You can get it with conductors that match the furniture whips.


----------



## BrightLight (Jun 24, 2009)

mcclary's electrical said:


> You ever heard of a super neutral?,,,,,that's why there's two tens in the office manufactured wiring. I've been through this, you don't want to run a #12 neutral


No, I really don't. 

Yes, I am aware of a "super" neutral, although I have never heard it so named. I've read articles about third harmonics and having seen what can happen when a common neutral gets dropped, I would very much not like to be responsible for such a melt down.


----------



## BrightLight (Jun 24, 2009)

Bob Badger said:


> We would just run MC cable this.
> 
> We generally use AFC home run cable for this and I bet some equivalent is available in your area.
> 
> You can get it with conductors that match the furniture whips.

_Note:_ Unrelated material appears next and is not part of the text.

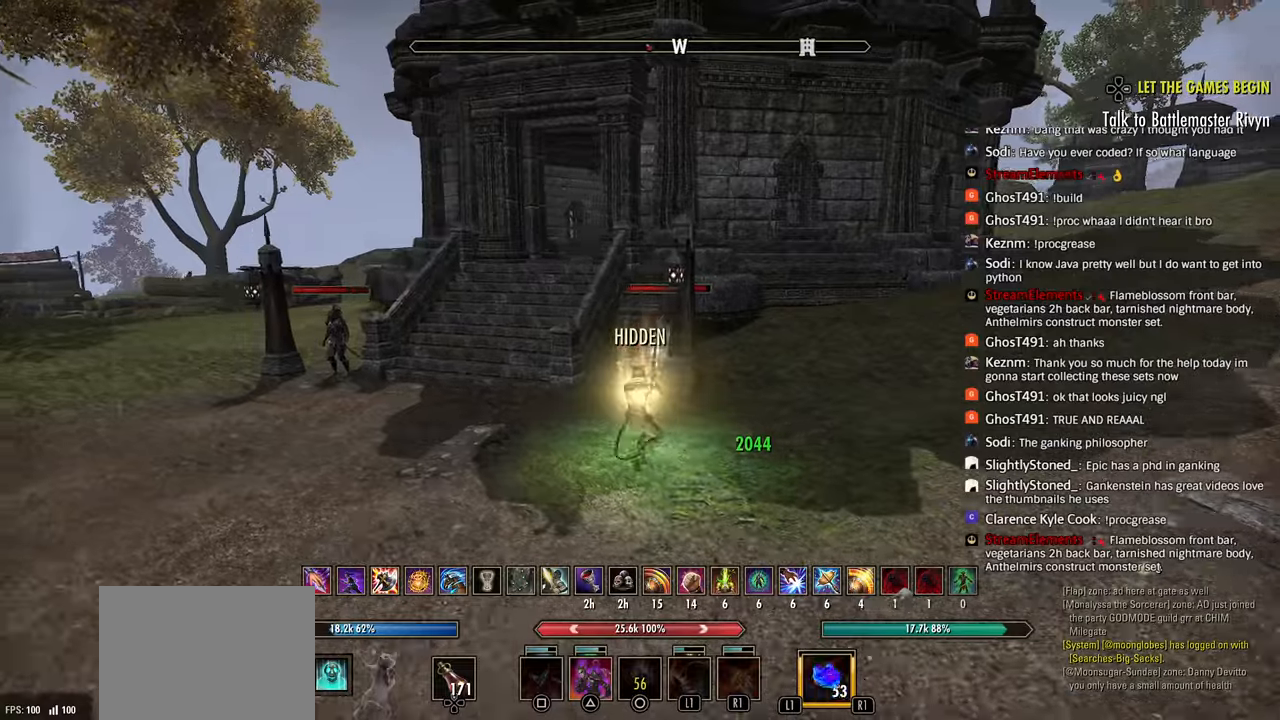
{"buttons": ["R2"], "left_stick": "up-left", "right_stick": "down-right", "events": []}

That's a good tip. I hate to think what the price differential is on 250' of 12-4/10-2 and just pulling into some 3/4" flex would be. Flex and individual wires costs $1.08 before taxes. The savings on pulling time and effort would be worth? another ten cents per foot? Were I wiring from scratch I certainly would want to use this stuff.

I'll see if I can find it. Thanks.


----------



## BrightLight (Jun 24, 2009)

Bob Badger said:


> We would just run MC cable this.
> 
> We generally use AFC home run cable for this and I bet some equivalent is available in your area.
> 
> You can get it with conductors that match the furniture whips.



Hmmmm. I can get a 250' coil for $340. That is $1.36/ft or 15 cents per foot more than flex and conductors. I almost certainly need more than 250', but the building engineer probably would prefer that I work in thin wall in the electrical closet anyway, so this may be just the ticket!

Thanks Bob, if I get the contract, I'll definitely be using this stuff.


----------